[Start of TEXT TO READ]
The process itself, no. There are three things that are contributing, in my opinion, to the shortage.

One is just general logistics, simply moving freight. You’re moving it from different international fabs to distribution centers or final assembly centers or packaging centers. A fabrication process for a single chip can take two months of fab time, but it utilizes a plethora of different chemicals, substrate material, and rare earth compounds. All that material must move into and out of fabs smoothly. That has been in existence because there’s been a backlog in freight in general.

The second component here is the timing. Apple and other entities saturated the market or saturated the fab capacity in a very short amount of time which has created a backlog and time to market issues for everyone else.

The third issue that I can speculate on, is the water issue in Taiwan. I think all three of those are contributing factors to a very lean process that doesn’t have a large margin for error.

Overall, I don’t think that there’s going to be an inflationary effect. There’s going to be issues that can be remediated through doing lifetime buys, but there could be delays in shipment in the auto industry which is what you’re seeing now in the auto industry.
[End of TEXT TO READ]
[Start of DATA SHOWN]
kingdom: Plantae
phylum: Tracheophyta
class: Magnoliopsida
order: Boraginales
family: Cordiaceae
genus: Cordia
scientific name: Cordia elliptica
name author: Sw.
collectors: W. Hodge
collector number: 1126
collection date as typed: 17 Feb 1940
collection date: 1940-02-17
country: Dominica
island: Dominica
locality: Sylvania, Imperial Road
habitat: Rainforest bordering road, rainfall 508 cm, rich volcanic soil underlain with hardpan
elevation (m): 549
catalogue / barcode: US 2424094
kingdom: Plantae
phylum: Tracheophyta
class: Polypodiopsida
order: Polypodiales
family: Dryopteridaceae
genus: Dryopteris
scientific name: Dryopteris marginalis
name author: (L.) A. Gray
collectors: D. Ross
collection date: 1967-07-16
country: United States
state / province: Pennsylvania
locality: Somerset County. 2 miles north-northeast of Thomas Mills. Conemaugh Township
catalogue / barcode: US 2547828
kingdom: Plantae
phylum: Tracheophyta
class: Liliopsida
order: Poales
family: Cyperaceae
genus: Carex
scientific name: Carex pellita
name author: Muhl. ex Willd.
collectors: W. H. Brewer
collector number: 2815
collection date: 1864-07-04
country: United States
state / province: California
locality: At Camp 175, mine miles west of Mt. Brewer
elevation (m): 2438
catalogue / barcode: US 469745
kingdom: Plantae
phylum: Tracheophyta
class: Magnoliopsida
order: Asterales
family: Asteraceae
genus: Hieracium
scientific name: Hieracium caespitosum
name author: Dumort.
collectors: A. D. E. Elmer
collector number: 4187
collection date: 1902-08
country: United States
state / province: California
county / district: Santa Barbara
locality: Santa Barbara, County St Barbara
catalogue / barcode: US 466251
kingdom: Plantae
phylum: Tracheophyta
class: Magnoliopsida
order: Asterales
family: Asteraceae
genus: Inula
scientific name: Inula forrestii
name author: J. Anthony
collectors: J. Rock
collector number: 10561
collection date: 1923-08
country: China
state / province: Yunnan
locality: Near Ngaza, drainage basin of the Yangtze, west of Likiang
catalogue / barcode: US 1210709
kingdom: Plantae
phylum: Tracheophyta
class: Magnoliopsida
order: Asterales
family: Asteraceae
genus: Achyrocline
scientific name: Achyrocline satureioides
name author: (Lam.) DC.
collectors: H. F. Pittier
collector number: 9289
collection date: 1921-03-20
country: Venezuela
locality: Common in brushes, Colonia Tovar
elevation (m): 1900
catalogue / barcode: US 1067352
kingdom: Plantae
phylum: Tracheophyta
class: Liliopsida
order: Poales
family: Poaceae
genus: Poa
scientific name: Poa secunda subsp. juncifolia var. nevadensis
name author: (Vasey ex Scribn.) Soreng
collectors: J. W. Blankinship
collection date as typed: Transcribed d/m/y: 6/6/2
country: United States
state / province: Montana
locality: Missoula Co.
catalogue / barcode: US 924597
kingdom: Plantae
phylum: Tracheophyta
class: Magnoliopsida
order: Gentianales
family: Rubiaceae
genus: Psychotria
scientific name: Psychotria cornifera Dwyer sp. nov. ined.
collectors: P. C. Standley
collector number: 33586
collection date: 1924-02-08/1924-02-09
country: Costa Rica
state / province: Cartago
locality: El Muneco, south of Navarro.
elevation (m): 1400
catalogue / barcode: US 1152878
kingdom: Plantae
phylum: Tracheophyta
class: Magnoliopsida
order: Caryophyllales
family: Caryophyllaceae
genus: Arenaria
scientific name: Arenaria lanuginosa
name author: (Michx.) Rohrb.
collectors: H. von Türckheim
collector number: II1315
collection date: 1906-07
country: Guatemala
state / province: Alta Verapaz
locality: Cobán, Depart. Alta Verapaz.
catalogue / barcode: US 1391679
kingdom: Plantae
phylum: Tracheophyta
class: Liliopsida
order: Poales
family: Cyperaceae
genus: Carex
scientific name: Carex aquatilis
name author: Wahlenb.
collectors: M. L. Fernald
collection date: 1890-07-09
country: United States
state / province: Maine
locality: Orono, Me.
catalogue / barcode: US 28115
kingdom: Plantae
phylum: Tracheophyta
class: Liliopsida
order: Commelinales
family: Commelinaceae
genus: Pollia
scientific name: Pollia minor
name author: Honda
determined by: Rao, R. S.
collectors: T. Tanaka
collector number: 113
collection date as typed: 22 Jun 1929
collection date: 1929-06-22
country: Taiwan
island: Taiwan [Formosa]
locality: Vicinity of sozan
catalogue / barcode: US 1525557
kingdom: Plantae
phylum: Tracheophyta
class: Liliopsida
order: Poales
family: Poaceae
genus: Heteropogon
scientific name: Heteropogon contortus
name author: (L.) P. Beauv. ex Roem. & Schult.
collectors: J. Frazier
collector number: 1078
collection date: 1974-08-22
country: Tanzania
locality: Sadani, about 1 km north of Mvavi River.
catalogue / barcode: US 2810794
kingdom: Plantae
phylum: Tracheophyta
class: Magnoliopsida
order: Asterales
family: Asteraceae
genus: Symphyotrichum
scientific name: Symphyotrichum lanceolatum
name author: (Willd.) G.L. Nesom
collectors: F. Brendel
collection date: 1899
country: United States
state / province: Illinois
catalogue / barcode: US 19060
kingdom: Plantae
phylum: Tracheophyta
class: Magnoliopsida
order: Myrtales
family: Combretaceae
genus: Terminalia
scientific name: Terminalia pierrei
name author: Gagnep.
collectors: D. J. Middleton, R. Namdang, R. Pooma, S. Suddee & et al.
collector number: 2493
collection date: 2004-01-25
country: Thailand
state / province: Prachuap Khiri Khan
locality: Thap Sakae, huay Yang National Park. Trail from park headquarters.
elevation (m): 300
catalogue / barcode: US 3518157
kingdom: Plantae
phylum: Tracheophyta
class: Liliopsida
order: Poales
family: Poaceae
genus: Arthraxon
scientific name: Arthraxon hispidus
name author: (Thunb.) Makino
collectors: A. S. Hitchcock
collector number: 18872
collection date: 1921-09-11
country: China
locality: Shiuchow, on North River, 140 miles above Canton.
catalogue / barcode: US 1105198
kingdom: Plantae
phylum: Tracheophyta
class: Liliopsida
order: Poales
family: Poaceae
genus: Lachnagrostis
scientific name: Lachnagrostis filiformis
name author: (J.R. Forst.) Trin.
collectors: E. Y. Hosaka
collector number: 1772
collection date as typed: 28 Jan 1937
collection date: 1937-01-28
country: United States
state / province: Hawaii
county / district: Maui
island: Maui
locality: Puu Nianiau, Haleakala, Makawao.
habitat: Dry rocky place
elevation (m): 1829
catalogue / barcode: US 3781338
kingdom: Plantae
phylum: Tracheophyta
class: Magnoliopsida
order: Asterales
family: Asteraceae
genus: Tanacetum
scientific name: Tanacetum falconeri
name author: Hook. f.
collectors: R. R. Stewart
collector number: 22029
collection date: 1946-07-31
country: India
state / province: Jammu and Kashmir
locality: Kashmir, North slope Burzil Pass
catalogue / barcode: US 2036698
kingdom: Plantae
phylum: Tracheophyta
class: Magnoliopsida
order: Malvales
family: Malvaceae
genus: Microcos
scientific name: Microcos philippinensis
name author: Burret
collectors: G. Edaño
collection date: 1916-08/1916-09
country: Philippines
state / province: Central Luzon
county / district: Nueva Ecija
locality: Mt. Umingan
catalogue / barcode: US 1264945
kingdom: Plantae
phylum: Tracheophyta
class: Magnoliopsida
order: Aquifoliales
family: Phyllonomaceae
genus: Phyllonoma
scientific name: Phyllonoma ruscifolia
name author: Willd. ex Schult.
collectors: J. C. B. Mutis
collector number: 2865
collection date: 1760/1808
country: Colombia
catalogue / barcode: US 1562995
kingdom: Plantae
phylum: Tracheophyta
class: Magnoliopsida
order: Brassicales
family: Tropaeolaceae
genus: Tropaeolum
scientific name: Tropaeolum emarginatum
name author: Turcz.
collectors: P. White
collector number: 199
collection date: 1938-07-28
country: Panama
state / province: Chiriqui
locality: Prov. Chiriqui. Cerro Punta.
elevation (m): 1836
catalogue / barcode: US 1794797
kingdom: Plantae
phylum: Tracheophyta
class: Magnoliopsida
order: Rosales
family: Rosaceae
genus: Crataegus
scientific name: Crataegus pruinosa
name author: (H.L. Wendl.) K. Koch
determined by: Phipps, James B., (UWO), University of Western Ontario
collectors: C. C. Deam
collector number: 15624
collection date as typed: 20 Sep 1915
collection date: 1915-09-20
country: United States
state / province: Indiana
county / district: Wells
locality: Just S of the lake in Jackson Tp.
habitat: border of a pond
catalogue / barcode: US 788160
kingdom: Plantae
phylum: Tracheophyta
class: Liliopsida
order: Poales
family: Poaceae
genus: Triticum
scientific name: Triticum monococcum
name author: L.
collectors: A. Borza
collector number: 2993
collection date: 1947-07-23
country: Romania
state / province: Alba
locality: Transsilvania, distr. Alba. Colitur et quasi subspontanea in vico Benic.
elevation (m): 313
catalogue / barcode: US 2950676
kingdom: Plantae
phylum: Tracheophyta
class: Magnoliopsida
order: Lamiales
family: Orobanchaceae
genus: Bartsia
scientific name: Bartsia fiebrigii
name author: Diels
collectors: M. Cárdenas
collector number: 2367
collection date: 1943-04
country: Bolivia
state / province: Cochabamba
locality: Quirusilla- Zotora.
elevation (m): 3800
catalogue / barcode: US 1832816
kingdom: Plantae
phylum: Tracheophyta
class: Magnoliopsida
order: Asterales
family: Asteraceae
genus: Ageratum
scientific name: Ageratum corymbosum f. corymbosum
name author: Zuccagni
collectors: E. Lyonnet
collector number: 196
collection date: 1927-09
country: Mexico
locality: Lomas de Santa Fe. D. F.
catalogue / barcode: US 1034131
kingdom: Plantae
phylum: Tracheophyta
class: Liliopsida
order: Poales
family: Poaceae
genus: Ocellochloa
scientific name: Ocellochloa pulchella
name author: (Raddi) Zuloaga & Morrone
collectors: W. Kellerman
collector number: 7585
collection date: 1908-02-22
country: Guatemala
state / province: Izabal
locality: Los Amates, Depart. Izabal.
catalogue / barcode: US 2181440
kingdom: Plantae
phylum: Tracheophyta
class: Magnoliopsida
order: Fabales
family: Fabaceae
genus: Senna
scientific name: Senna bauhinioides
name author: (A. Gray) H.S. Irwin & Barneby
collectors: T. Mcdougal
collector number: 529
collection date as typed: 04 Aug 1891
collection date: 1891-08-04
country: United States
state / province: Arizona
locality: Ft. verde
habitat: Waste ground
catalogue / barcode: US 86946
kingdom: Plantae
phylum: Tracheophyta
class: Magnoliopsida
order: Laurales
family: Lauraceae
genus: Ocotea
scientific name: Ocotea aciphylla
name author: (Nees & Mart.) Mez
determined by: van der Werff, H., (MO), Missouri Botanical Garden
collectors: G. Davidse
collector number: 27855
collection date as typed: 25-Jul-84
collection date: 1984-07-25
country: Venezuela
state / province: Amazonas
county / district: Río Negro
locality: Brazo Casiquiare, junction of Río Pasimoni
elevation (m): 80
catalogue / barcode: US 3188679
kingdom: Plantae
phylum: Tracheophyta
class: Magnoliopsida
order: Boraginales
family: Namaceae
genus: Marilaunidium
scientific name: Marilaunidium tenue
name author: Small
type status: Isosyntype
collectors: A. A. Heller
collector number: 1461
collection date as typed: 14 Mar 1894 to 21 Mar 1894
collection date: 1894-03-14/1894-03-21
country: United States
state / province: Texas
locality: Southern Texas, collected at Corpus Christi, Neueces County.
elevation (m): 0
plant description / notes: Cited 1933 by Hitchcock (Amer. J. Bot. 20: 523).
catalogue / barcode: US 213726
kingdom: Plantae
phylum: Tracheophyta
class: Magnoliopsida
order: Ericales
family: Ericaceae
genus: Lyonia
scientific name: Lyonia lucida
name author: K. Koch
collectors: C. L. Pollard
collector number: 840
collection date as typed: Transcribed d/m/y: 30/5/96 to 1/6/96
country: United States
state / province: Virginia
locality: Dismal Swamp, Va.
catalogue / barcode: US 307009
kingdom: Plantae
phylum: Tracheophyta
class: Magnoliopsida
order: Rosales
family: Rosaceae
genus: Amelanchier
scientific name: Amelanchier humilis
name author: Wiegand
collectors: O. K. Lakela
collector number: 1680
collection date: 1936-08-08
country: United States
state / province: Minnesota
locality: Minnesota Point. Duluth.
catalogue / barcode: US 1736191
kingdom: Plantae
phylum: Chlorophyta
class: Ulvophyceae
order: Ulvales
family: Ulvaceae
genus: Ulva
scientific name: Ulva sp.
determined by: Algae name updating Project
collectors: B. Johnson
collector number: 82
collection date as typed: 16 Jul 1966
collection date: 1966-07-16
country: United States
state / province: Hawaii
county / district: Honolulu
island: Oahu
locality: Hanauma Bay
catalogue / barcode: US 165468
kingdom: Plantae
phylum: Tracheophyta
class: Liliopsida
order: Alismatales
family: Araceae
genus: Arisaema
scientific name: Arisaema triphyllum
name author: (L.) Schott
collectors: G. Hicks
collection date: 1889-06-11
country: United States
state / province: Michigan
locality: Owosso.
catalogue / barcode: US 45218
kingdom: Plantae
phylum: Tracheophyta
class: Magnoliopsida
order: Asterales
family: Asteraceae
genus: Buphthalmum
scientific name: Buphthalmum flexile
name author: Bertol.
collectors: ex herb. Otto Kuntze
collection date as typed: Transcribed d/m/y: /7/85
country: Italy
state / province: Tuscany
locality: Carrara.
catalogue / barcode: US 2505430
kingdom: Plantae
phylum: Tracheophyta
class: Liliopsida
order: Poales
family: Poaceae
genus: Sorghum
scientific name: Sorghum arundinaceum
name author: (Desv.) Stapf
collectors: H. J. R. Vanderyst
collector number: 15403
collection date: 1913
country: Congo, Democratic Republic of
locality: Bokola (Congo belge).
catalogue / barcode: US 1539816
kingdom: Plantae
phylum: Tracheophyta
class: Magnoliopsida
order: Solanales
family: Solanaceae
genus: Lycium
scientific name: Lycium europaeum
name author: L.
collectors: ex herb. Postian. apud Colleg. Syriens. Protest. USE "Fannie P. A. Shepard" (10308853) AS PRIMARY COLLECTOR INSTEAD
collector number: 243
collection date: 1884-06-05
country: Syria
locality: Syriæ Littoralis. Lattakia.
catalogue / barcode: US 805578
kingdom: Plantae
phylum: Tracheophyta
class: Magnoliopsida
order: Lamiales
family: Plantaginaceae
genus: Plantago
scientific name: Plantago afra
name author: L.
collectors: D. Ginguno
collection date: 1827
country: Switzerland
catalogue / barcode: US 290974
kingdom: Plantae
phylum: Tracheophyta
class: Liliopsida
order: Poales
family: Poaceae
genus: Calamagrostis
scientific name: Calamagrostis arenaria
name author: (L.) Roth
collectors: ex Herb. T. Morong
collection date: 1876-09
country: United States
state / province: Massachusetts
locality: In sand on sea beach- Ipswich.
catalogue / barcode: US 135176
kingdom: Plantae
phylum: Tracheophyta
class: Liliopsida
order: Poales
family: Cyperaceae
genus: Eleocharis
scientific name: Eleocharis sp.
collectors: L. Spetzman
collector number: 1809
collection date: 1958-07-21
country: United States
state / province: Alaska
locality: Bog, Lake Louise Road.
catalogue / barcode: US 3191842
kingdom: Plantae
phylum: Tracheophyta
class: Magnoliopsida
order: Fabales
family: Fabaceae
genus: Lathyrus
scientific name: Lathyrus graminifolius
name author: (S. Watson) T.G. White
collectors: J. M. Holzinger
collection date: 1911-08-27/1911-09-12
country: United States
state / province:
[End of DATA SHOWN]
#### PROBLEMS TO SOLVE:
A. In the passage on the chip shortage, how much fab time can the fabrication process for a single chip take?
B. Reproduce a portion of the passage on the chip shortage word for word, starting at the words "The second component" and ending after "margin for error.".
The listing has no connection to the passage on the chip shortage.

#### OUTPUTS BY TASK:
A. Two months of fab time.

B.
The second component here is the timing. Apple and other entities saturated the market or saturated the fab capacity in a very short amount of time which has created a backlog and time to market issues for everyone else.

The third issue that I can speculate on, is the water issue in Taiwan. I think all three of those are contributing factors to a very lean process that doesn’t have a large margin for error.